Well, there is no question that the PS4 has a more powerful GPU at 1.8 TFlops vs Xbox One with 1.2 TFlops. And the PS4 has faster ram, but that ram also has a higher latency. So we will have to see how that works out. I have a feeling it is also going to be a pain to program for the new PlayStation, all over again.
The big difference I see is something I got from one of the tech talks from Microsoft and Sony's tech spec. It looks like the PS4 CPU's will make one execution per CPU per cycle, while the Xbox One will make 6(!) executions per CPU per cycle. That make the Xbox One's CPU looks significantly more powerful. I am not sure if this is a misunderstanding or some magic they are doing with the cache. But it sounds like the Xbox One might be better in the CPU department.
Then will we have arguing over which is more powerful all over again.
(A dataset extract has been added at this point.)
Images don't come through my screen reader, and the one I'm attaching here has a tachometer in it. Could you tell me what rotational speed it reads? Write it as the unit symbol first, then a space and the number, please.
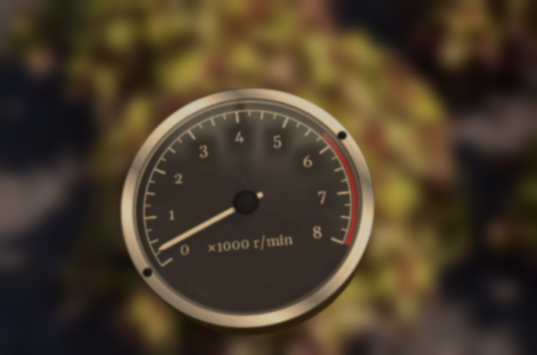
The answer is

Additional Info: "Some performance numbers were given for the CPU and GPU themselves but these cast more shadow than they do light. Microsoft claimed that each CPU core can perform six operations per cycle. The CPU is believed to be using AMD's Jaguar core, but typically this would only be described as able to handle four operations per cycle; two each of integer and floating point (though even here counting operations is complicated; the floating point operations could use vector instructions such as SSE2, in which case one operation would result in four actual computations, potentially giving eight per cycle for floating point alone)."